**WHAT THE TASK ASKS**
Copy out the records word for word, starting with the line that contains "Page size: 1654x1241." and continuing through the line that contains "list Obrázky KALAŠ, Michal.", with both of those lines included.

++++ THE INPUT ++++

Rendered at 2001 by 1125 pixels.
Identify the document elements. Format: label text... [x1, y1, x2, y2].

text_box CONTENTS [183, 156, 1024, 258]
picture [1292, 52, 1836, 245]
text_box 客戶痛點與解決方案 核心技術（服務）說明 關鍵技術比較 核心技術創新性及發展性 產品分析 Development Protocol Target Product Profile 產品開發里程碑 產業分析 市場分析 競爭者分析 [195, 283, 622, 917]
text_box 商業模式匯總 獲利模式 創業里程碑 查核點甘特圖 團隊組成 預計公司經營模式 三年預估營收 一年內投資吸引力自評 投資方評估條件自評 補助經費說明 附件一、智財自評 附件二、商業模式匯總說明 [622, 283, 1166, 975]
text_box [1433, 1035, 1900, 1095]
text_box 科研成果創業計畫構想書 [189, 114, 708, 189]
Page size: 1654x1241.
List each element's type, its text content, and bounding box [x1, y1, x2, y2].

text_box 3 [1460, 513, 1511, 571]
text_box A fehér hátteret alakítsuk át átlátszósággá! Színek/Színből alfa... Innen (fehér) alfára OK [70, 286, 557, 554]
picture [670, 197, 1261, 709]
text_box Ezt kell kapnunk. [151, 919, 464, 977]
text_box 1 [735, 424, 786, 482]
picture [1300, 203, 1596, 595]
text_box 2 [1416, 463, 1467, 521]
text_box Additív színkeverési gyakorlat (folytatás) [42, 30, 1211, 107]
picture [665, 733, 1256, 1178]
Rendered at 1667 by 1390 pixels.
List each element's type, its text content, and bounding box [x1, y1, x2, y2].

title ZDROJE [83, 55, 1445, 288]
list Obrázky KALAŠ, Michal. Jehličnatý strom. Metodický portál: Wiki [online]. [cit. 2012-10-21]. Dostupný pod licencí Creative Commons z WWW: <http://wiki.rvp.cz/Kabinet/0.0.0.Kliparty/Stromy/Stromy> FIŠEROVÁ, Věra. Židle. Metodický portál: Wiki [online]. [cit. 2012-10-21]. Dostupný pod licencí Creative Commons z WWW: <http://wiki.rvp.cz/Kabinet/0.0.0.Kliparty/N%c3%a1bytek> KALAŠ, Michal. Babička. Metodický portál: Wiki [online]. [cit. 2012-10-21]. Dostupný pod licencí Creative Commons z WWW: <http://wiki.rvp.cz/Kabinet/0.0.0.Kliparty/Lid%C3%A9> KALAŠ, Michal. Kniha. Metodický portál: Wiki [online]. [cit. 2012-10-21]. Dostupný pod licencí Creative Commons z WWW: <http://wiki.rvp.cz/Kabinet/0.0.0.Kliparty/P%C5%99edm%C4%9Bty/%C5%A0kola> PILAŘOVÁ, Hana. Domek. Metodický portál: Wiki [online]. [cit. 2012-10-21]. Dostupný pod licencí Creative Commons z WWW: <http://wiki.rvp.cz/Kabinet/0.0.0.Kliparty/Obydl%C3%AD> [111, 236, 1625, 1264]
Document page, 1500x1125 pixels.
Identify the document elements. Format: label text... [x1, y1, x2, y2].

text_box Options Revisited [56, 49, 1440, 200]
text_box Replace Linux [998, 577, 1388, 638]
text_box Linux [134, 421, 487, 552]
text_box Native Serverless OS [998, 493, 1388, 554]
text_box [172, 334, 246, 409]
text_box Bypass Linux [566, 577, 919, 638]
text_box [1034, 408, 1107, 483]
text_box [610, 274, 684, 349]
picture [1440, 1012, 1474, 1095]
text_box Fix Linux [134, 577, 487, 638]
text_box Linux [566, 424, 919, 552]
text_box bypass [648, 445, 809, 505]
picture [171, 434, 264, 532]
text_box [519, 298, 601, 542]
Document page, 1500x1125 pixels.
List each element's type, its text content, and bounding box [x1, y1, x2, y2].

++++

**ANSWER IN FULL**
Page size: 1654x1241.
List each element's type, its text content, and bounding box [x1, y1, x2, y2].

text_box 3 [1460, 513, 1511, 571]
text_box A fehér hátteret alakítsuk át átlátszósággá! Színek/Színből alfa... Innen (fehér) alfára OK [70, 286, 557, 554]
picture [670, 197, 1261, 709]
text_box Ezt kell kapnunk. [151, 919, 464, 977]
text_box 1 [735, 424, 786, 482]
picture [1300, 203, 1596, 595]
text_box 2 [1416, 463, 1467, 521]
text_box Additív színkeverési gyakorlat (folytatás) [42, 30, 1211, 107]
picture [665, 733, 1256, 1178]
Rendered at 1667 by 1390 pixels.
List each element's type, its text content, and bounding box [x1, y1, x2, y2].

title ZDROJE [83, 55, 1445, 288]
list Obrázky KALAŠ, Michal. Jehličnatý strom. Metodický portál: Wiki [online]. [cit. 2012-10-21]. Dostupný pod licencí Creative Commons z WWW: <http://wiki.rvp.cz/Kabinet/0.0.0.Kliparty/Stromy/Stromy> FIŠEROVÁ, Věra. Židle. Metodický portál: Wiki [online]. [cit. 2012-10-21]. Dostupný pod licencí Creative Commons z WWW: <http://wiki.rvp.cz/Kabinet/0.0.0.Kliparty/N%c3%a1bytek> KALAŠ, Michal. Babička. Metodický portál: Wiki [online]. [cit. 2012-10-21]. Dostupný pod licencí Creative Commons z WWW: <http://wiki.rvp.cz/Kabinet/0.0.0.Kliparty/Lid%C3%A9> KALAŠ, Michal. Kniha. Metodický portál: Wiki [online]. [cit. 2012-10-21]. Dostupný pod licencí Creative Commons z WWW: <http://wiki.rvp.cz/Kabinet/0.0.0.Kliparty/P%C5%99edm%C4%9Bty/%C5%A0kola> PILAŘOVÁ, Hana. Domek. Metodický portál: Wiki [online]. [cit. 2012-10-21]. Dostupný pod licencí Creative Commons z WWW: <http://wiki.rvp.cz/Kabinet/0.0.0.Kliparty/Obydl%C3%AD> [111, 236, 1625, 1264]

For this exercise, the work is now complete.